**作業内容:** 門間順輝の特集記事から、「2008年学生大会最終戦(新」を含む語句で始まり「当事の怪我の具合を振り返る。」で終わる部分を、そのまま書き写してもらえますか。

**文書の抜粋:**
****

【特集】あばら骨負傷のハンディをはね返し、主将の意地見せる…96kg級・門間順輝(日体大)【2008年11月17日】



 2008年学生大会最終戦(新人戦は除く)の全日本大学選手権は、日体大が5年ぶり19度目の優勝で幕を下ろした。大会MVPには日体大主将で96s級で優勝した門間順輝が選出された(右写真=MVPを受賞。右は伴義孝全日本学生連盟会長)。門間主将は最後の学生大会を優勝で締めくくったことでホッとした様子。表彰式後は優勝カップとともにチームで記念撮影を行った。

 大学3年の昨年、全日本学生選手権の84s級を制し、学生四冠王の斎川哲克(現両毛ヤクルト)から主将のバトンを受け取った門間。主将として迎えたシーズンは順風満帆ではなかった。8月、全日本学生選手権2連覇を狙った門間にアクシデントが起こる。ローリングをこらえたときにあばら骨を骨折し、インカレ2連覇どころか、9月から始まる学生シーズン後半も絶望という状況に追い込まれてしまった。「けがした当初は、寝起きも一人ではできませんでした」と当事の怪我の具合を振り返る。

****

**提示資料:**

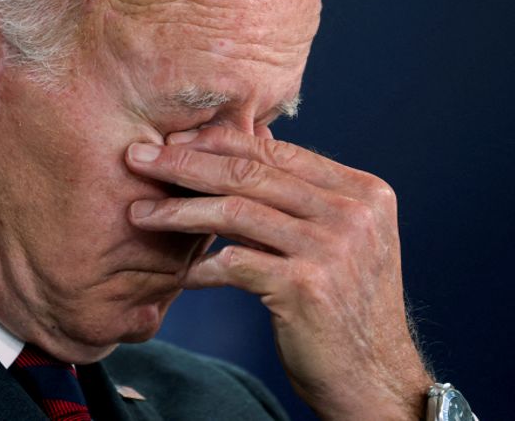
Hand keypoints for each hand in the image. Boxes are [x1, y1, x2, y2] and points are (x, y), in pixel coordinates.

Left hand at [125, 125, 431, 420]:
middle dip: (185, 163)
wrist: (375, 378)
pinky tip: (182, 274)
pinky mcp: (306, 288)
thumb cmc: (345, 306)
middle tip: (138, 159)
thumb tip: (256, 135)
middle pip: (251, 173)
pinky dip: (201, 267)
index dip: (219, 141)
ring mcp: (331, 249)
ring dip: (178, 211)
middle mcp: (351, 213)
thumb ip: (301, 193)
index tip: (172, 141)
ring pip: (235, 211)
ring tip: (140, 213)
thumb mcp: (338, 239)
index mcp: (361, 192)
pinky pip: (234, 264)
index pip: (278, 151)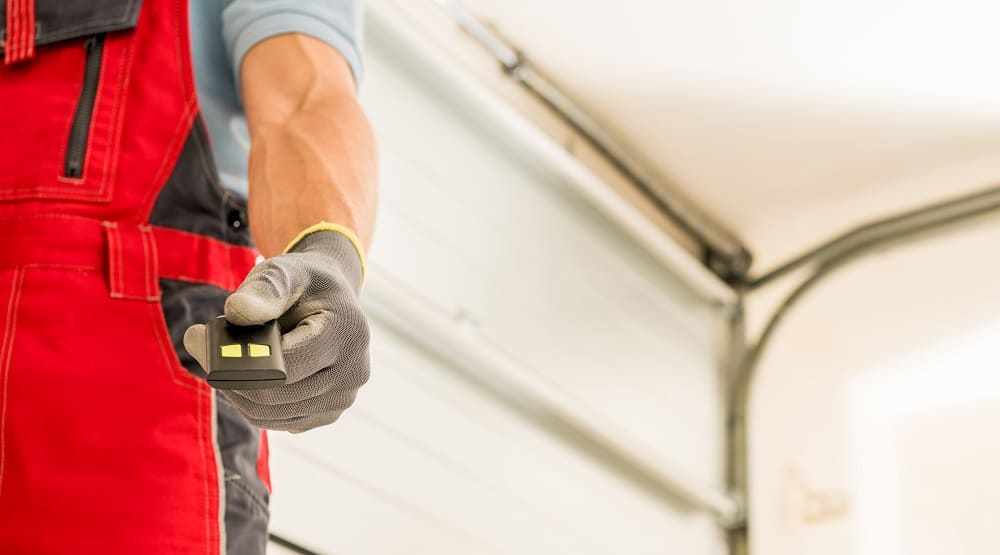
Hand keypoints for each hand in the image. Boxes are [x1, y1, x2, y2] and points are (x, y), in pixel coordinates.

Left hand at [184, 228, 369, 431]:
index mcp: (348, 333)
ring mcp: (343, 398)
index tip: (198, 337)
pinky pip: (277, 421)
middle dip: (227, 375)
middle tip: (196, 344)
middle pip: (274, 395)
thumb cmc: (304, 283)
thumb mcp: (285, 272)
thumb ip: (264, 289)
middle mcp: (354, 371)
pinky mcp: (328, 413)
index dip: (234, 358)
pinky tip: (243, 374)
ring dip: (235, 391)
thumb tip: (237, 311)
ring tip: (218, 357)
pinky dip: (251, 402)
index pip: (283, 367)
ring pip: (271, 415)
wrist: (331, 299)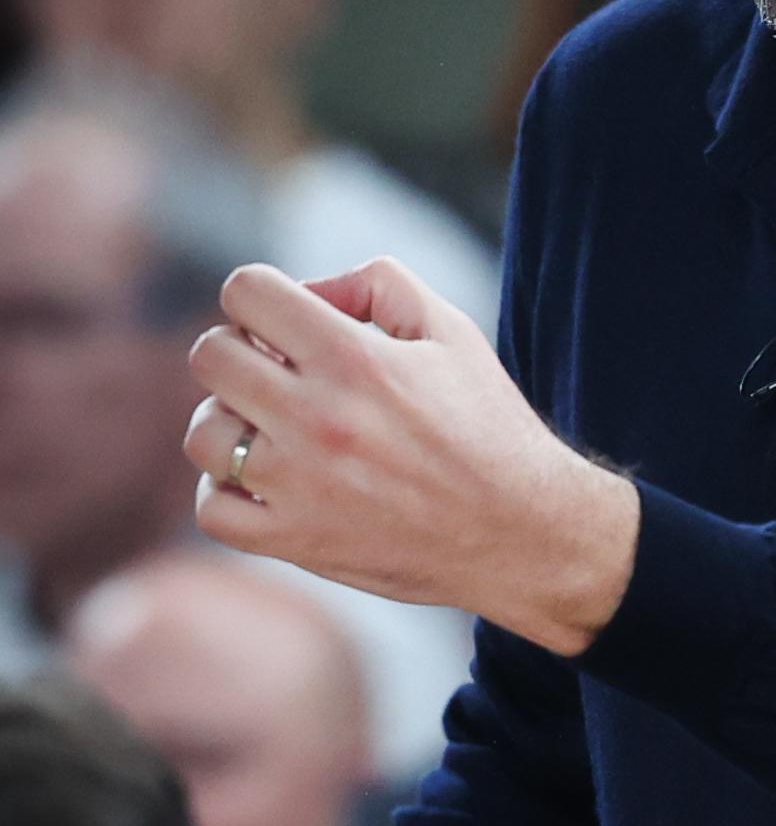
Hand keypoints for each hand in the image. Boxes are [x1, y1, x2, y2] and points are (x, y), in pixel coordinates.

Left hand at [182, 256, 638, 653]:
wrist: (523, 532)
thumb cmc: (487, 426)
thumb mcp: (452, 331)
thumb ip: (376, 283)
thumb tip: (308, 291)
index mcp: (355, 358)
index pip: (245, 293)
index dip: (260, 299)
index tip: (288, 326)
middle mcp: (319, 419)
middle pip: (211, 357)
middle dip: (241, 352)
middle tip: (280, 375)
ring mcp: (301, 486)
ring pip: (203, 434)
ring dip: (229, 423)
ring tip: (272, 430)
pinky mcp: (298, 542)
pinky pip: (212, 509)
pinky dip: (226, 491)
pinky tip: (264, 482)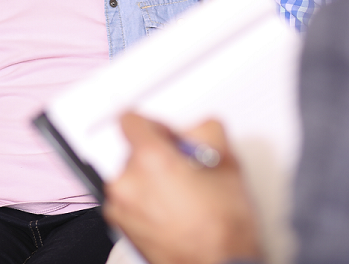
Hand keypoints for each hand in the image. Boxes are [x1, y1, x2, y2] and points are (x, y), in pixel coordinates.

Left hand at [104, 113, 262, 263]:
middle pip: (134, 151)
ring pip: (132, 177)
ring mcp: (121, 208)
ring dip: (150, 180)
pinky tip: (173, 211)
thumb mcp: (227, 163)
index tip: (163, 132)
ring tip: (181, 195)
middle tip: (185, 168)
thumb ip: (206, 133)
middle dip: (158, 156)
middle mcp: (128, 183)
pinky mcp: (122, 228)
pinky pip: (130, 201)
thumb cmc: (223, 229)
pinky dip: (146, 201)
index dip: (153, 124)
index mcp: (151, 160)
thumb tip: (197, 130)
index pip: (131, 120)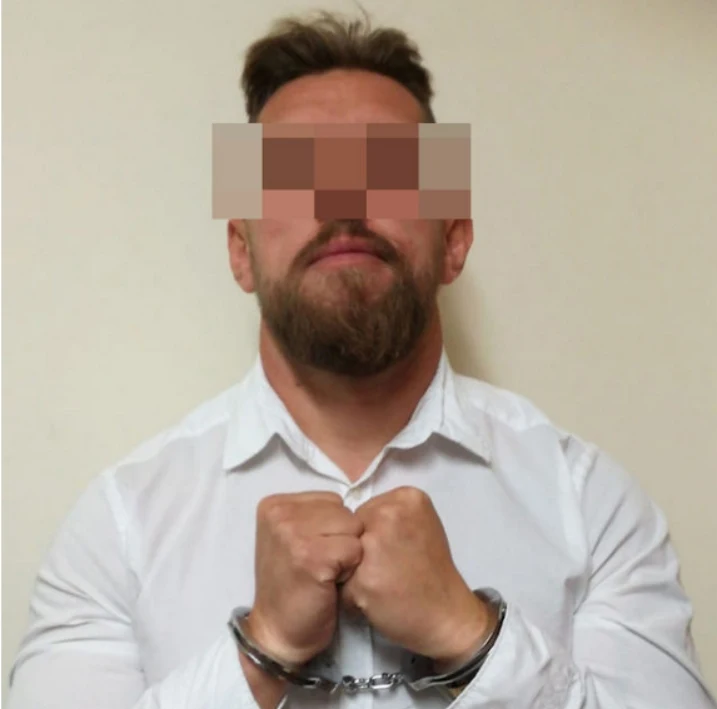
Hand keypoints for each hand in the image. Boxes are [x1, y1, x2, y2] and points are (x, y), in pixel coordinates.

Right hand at [248, 491, 363, 665]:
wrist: (277, 632)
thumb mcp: (293, 538)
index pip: (332, 499)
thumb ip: (314, 516)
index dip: (334, 528)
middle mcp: (280, 514)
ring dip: (349, 554)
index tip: (315, 551)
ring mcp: (293, 534)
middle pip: (345, 512)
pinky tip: (330, 583)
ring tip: (327, 572)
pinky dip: (350, 570)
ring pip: (353, 528)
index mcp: (275, 505)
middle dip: (343, 539)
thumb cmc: (293, 585)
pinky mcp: (311, 557)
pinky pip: (354, 550)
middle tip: (322, 564)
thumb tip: (355, 506)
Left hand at [339, 486, 495, 663]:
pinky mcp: (364, 576)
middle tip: (386, 570)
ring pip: (342, 554)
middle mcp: (389, 513)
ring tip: (379, 583)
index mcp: (406, 497)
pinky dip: (352, 595)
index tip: (392, 552)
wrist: (448, 615)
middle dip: (360, 551)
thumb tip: (354, 522)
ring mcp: (375, 543)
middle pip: (351, 529)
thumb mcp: (420, 525)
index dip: (371, 535)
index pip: (365, 511)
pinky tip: (376, 598)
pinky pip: (342, 582)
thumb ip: (390, 516)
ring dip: (353, 572)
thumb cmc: (433, 571)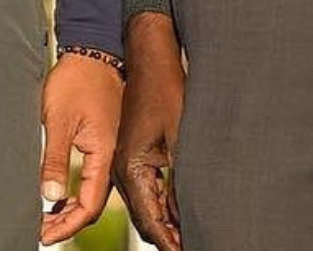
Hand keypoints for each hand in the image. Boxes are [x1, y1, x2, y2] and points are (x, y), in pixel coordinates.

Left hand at [38, 52, 122, 246]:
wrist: (91, 51)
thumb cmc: (77, 80)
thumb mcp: (58, 119)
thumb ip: (55, 159)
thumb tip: (50, 194)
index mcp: (104, 154)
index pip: (89, 205)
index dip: (67, 225)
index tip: (45, 233)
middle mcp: (110, 155)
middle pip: (93, 204)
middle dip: (68, 222)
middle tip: (43, 229)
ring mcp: (109, 148)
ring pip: (93, 191)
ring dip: (71, 208)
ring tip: (47, 216)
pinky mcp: (103, 140)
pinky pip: (93, 176)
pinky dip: (76, 191)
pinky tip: (61, 192)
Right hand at [113, 11, 185, 250]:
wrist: (147, 55)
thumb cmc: (164, 88)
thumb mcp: (179, 136)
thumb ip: (180, 181)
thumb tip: (184, 217)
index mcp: (130, 167)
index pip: (150, 220)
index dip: (171, 243)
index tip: (188, 256)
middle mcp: (119, 169)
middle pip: (144, 218)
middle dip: (167, 237)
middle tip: (192, 251)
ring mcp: (122, 161)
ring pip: (143, 205)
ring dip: (164, 221)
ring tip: (189, 237)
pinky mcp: (129, 153)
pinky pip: (143, 188)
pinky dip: (160, 203)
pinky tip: (179, 209)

****

**あなたの解答:**
2008年学生大会最終戦(新人戦は除く)の全日本大学選手権は、日体大が5年ぶり19度目の優勝で幕を下ろした。大会MVPには日体大主将で96s級で優勝した門間順輝が選出された(右写真=MVPを受賞。右は伴義孝全日本学生連盟会長)。門間主将は最後の学生大会を優勝で締めくくったことでホッとした様子。表彰式後は優勝カップとともにチームで記念撮影を行った。

 大学3年の昨年、全日本学生選手権の84s級を制し、学生四冠王の斎川哲克(現両毛ヤクルト)から主将のバトンを受け取った門間。主将として迎えたシーズンは順風満帆ではなかった。8月、全日本学生選手権2連覇を狙った門間にアクシデントが起こる。ローリングをこらえたときにあばら骨を骨折し、インカレ2連覇どころか、9月から始まる学生シーズン後半も絶望という状況に追い込まれてしまった。「けがした当初は、寝起きも一人ではできませんでした」と当事の怪我の具合を振り返る。